Reply with one number, the count of lines below that contain the string "ÉTENDUE".

Saved data entries:
[Start of section]

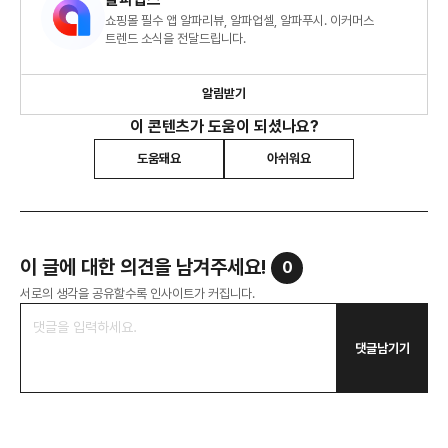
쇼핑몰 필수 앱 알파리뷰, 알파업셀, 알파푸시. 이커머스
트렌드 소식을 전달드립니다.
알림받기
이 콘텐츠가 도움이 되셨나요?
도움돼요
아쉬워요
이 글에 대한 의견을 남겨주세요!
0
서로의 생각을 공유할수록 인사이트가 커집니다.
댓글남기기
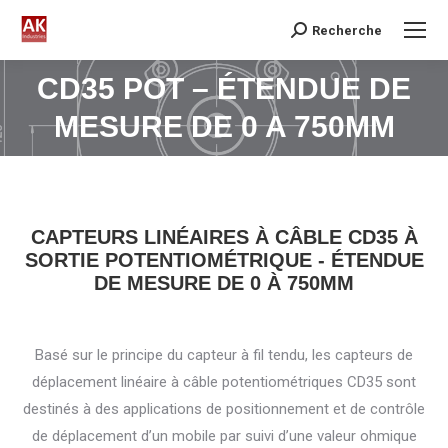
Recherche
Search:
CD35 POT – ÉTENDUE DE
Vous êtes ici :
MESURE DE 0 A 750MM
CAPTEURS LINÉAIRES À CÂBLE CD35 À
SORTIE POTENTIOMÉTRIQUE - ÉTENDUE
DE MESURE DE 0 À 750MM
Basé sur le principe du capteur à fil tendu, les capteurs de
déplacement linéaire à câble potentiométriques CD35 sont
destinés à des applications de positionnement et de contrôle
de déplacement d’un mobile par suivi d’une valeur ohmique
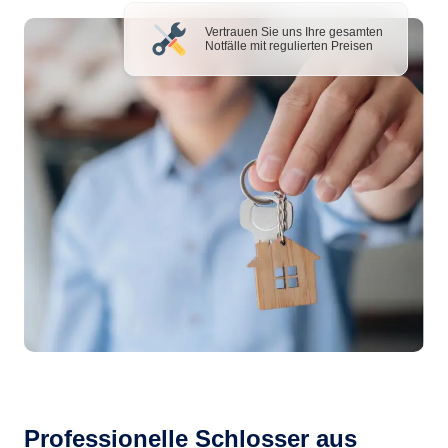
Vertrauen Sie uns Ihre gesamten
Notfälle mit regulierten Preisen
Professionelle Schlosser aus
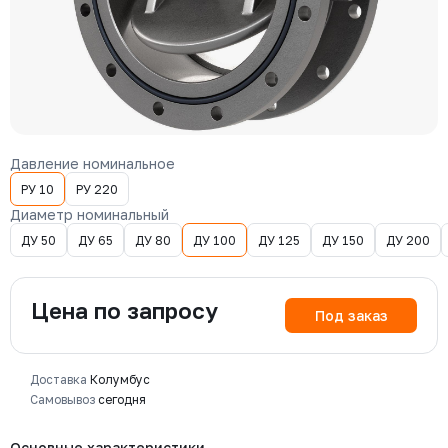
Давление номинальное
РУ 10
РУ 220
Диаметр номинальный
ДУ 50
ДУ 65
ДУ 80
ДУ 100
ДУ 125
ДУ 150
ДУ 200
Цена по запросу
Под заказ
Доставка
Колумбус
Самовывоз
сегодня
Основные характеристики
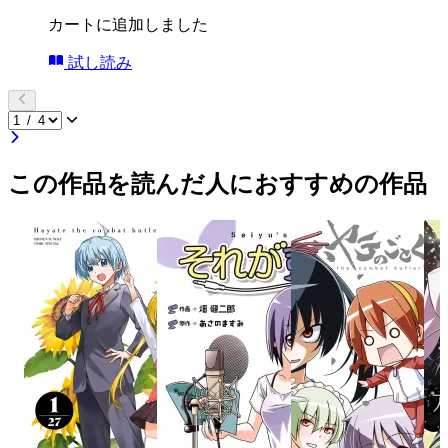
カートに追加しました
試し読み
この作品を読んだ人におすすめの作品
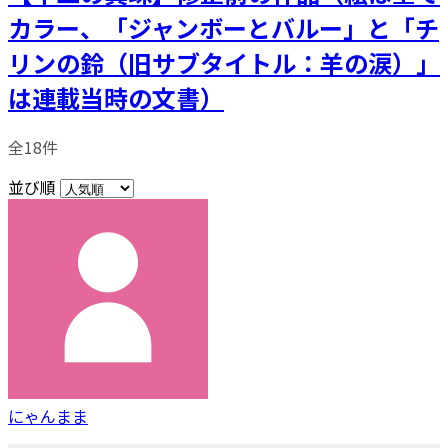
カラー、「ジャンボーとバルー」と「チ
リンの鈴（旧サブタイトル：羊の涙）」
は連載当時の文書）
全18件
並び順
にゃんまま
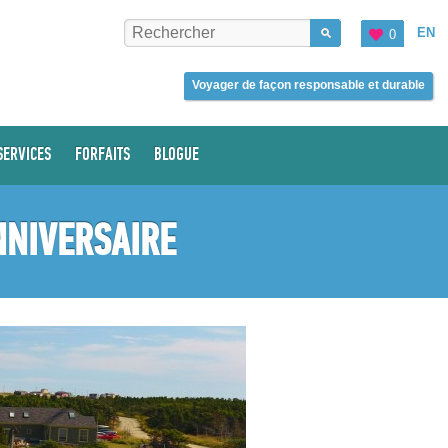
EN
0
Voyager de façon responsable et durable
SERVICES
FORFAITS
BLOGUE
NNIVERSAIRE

[End of section]
[Start of section]

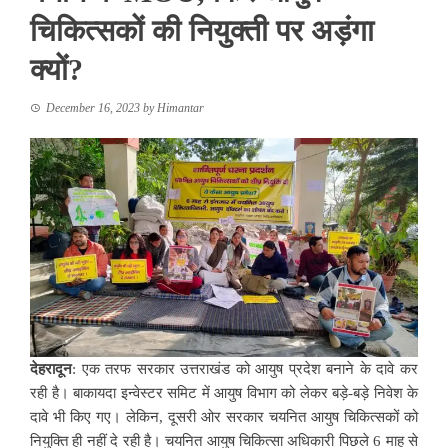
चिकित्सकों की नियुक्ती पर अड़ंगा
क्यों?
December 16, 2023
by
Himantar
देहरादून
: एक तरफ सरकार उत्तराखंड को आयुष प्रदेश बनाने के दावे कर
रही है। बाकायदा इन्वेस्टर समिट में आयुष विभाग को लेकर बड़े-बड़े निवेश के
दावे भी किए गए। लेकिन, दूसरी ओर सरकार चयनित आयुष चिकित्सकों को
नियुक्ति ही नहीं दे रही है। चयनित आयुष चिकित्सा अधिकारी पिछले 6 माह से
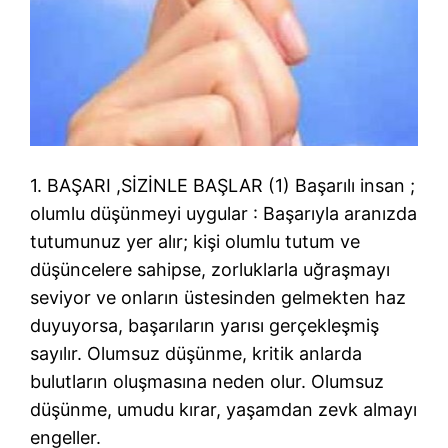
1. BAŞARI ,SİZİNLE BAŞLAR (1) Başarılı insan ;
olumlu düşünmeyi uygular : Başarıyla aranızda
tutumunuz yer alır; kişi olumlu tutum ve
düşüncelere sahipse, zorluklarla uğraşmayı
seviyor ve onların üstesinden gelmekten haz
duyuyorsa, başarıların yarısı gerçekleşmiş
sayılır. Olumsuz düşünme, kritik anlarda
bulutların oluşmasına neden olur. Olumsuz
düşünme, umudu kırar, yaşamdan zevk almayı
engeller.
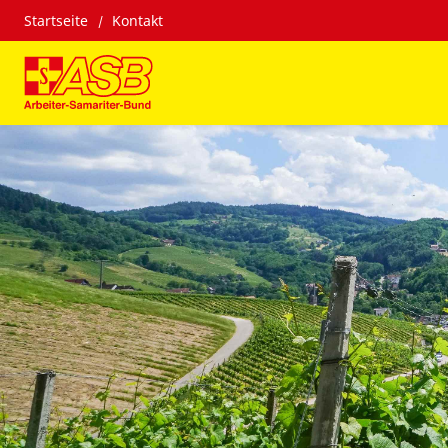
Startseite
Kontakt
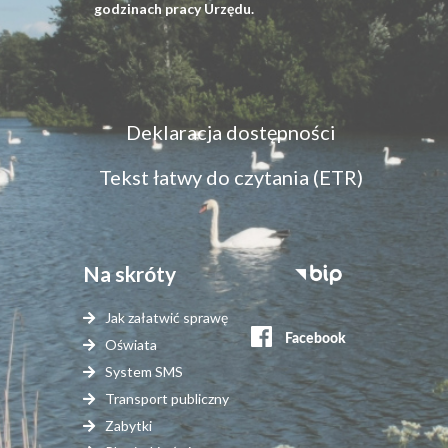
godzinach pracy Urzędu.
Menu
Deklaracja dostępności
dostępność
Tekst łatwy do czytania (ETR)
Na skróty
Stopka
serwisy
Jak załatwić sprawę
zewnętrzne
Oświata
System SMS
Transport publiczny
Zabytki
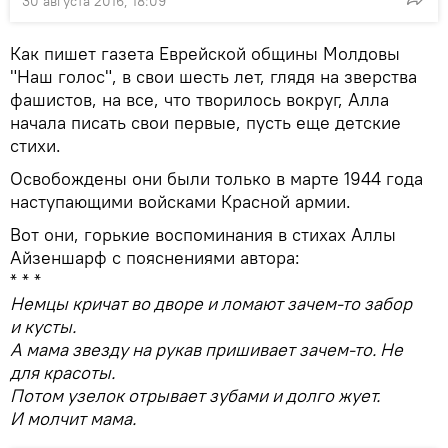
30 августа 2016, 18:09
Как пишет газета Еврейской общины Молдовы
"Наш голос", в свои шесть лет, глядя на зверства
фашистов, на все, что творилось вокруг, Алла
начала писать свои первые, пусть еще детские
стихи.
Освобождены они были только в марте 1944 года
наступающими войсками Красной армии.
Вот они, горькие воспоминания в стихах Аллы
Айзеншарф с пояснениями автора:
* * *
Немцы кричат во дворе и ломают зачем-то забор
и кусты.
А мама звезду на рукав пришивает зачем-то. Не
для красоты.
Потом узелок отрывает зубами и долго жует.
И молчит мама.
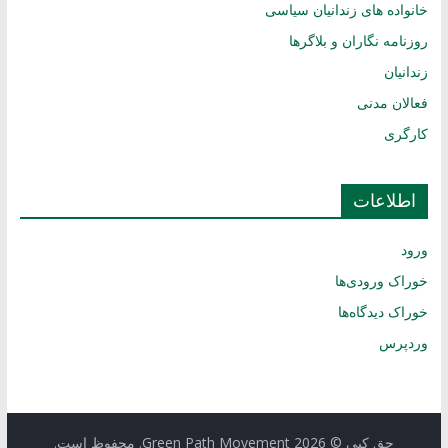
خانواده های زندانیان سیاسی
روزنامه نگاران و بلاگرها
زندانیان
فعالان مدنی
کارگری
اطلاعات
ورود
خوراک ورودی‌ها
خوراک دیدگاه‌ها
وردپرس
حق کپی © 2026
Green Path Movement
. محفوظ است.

[End of section]
[Start of section]

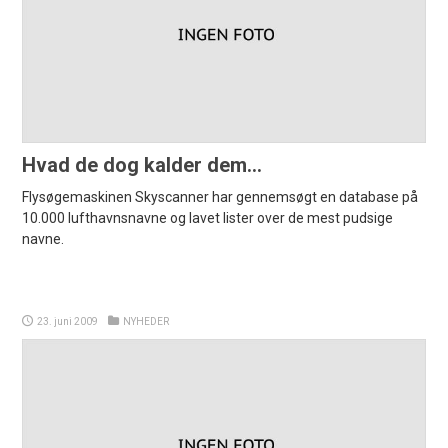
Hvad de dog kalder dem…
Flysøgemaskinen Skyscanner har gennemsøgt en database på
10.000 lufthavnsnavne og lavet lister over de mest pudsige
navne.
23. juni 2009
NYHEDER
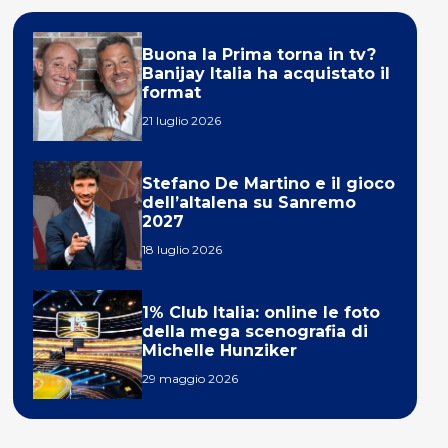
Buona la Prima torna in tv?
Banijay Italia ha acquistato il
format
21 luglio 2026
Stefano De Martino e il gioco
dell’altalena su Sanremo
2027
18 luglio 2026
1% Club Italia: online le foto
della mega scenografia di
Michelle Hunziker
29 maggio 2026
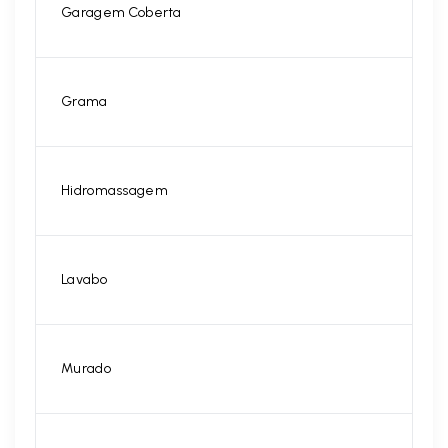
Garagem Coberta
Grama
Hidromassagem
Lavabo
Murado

[End of section]

• [Written answer]:
2